In the treatment of many illnesses, it is necessary to repeatedly infuse medication directly into the bloodstream, into a particular organ, or otherwise to a particular medication site. For example, various chemotherapy regimes for treatment of cancerous conditions require frequent periodic medication. Bowel diseases and bone infections are other examples of conditions which require repeated treatment, as does the periodic dispensing of pain medication for terminally ill patients. In such frequent medication situations, to avoid having to locate a blood vessel for injection by needle each time, it is preferred to implant a catheter into the circulatory system through which the medication can be infused. Likewise, catheters are implanted to dispense medication directly to diseased or other treatment sites. Often, the medication is toxic in concentrated amounts and, therefore, must be infused through a catheter into a large volume of blood. To accomplish this, the catheter is fed through a vessel to a large vein or a chamber of the heart. Catheters are also used for dispensing dialysis fluid to the peritoneal cavity for the purpose of peritoneal dialysis
Various removable devices have been developed to administer medications to the large veins in the body or to a chamber in the heart, including external extending catheters, such as those referred to as BROVIAC, GROSHONG, and HICKMAN catheters. Another general type of system which is wholly implanted is generally referred to as a vascular port, such as, for example, PORT-A-CATH®, available from Pharmacia Deltec, Inc., St. Paul, Minn., or as disclosed in U.S. Pat. No. 5,281,205 to McPherson, or VITAL-PORT® available from Cook Inc. of Bloomington, Ind.
A problem that arises with some implanted vascular access systems is that, despite steps taken after they are used to keep them clean, the patient may become infected at the site where the catheter is inserted. Given sufficient time, any catheter system that leaves the access opening external of the body will necessarily develop infection at the site where the catheter passes through the skin. While fully implanting a catheter device may reduce the problem of infection, other devices which are fully implanted require more invasive surgery, resulting in more discomfort, greater expense, and a longer recovery period. Moreover, these invasive techniques tend to form unsightly scars and scar tissue.

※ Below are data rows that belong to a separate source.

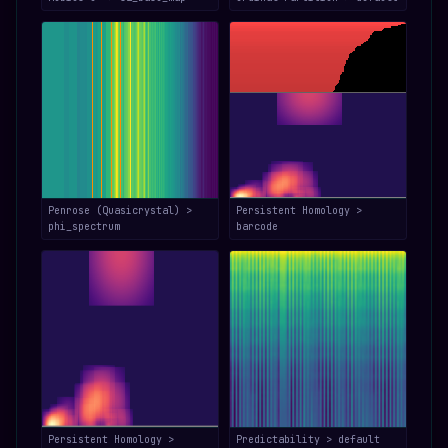
Penrose (Quasicrystal) >
Persistent Homology >
phi_spectrum
barcode
Persistent Homology >
Predictability > default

Tunneled catheters help reduce the chance for infection. Externally extending catheters are typically implanted using a guidewire, which is inserted through a first, vena-puncture incision into a patient's body and directed to the point of application, e.g., a vein or an organ, through the lumen of a needle. Once the guidewire is in place in the vein or organ, a peelaway sheath is fitted on a dilator and guided distally over the guidewire by the dilator. When the dilator is withdrawn, the sheath forms a tunnel through the first incision to the point of application. A tunneler having the proximal end affixed to a catheter, such as a dialysis catheter, is inserted into a second incision about 5 to 10 cm from the first incision, and the distal end of the tunneler is worked subcutaneously to the first incision, where the tunneler and catheter distal end are pulled out of the first incision. Then, after the distal end of the catheter is disengaged from the tunneler proximal end, the catheter distal end is inserted into the sheath proximal end. The catheter is pushed through the sheath to the point of application, the sheath is peeled away, and the first incision is closed, so that the catheter extends from the second incision to the point of application.

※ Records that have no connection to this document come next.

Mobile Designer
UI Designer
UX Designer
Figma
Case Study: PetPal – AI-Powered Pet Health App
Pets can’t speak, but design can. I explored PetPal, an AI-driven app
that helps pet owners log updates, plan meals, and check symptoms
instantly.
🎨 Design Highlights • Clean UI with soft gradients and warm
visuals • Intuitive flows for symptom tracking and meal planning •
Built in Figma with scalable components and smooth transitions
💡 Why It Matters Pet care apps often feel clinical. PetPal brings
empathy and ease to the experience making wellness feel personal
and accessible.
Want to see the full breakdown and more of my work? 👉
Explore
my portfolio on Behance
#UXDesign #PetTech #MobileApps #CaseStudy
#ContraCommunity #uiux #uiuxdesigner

The above-described procedure has a number of disadvantages. For example, air embolization is a major potential complication. Also, there is the trauma associated with making two incisions, which could result in additional scarring and/or infection. Further, there is a potential technical problem of “kinking” the catheter during insertion. In addition, this procedure is somewhat time-consuming, taking from about 30 to 60 minutes to complete.
Tunneled catheters are used for the purpose of dialysis. For hemodialysis a tunneled double lumen catheter is placed in the veins of the chest, usually the jugular or subclavian veins, with the tip of the catheter in the superior vena cava or the right atrium. For peritoneal dialysis a tunneled single lumen catheter is placed into the peritoneal cavity with the tip usually in the pelvis.